### EXTRAIT
⟨

Migrants, de Guemar (Souf algérien) au Pont de Neuilly (Paris)
Si la colonne vertébrale de ce qui me passionne est le multilinguisme arabo/ berbéro/ français qui règne entre les deux rives, les migrants sont les inventeurs principaux de cette langue, même si on n’arrête pas de découvrir comment et pourquoi ce multilinguisme est un chemin pavé d’occasions perdues (voir http://alger-mexico-tunis.fr/?p=14 ce qui fut l' »édito de ce blog en mai 2012)
Sur ces migrants, après les deux expositions Paris en guerre d’Algérie http://alger-mexico-tunis.fr/?p=347 et Des Algériens en France pendant la guerre d’Algériehttp://alger-mexico-tunis.fr/?p=323, , il faut glaner : dans l’ « encyclopédie » [Abderrahmane Bouchène, Jean-Pierre Peyroulou, Ouanassa Siari Tengour et Sylvie Thénault , co-directeurs de Histoire de l’Algérie de la période coloniale, 1830- 1962, 2012, La découverte (Paris), et Barzakh, Alger], l’article de Emmanuel Blanchard met le doigt sur le fait le mieux dissimulé concernant la migration : parmi les pionniers de la migration en France, même si la double motivation économique (trouver un travail pour vivre et envoyer de l’argent à la famille pauvre) et politique (quitter le milieu où l’on est soumis au contrôle colonial) était essentielle, parallèlement existait un puissant mobile : échapper aussi aux contraintes de la communauté et de la famille, surtout si l’on est passé par l’apprentissage scolaire français qui fait de vous un individu. On peut aussi devenir un individu en passant par la vie militaire. On le devient plus tard en passant par le maquis… ou la harka qui vous donne un fusil.

⟩

### LIGNES DE DONNÉES
⟨

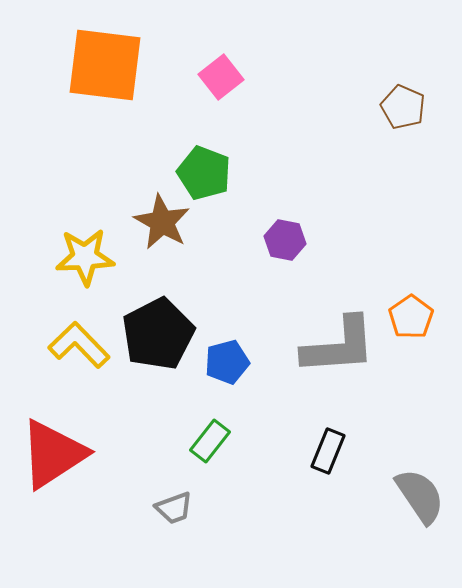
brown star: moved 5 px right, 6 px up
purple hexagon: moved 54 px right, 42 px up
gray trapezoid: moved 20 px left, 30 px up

⟩

### OBJECTIF
Traduisez en anglais la phrase suivante de l'extrait sur les migrants : « On peut aussi devenir un individu en passant par la vie militaire. »

### RÉSULTAT
One can also become an individual by going through military life.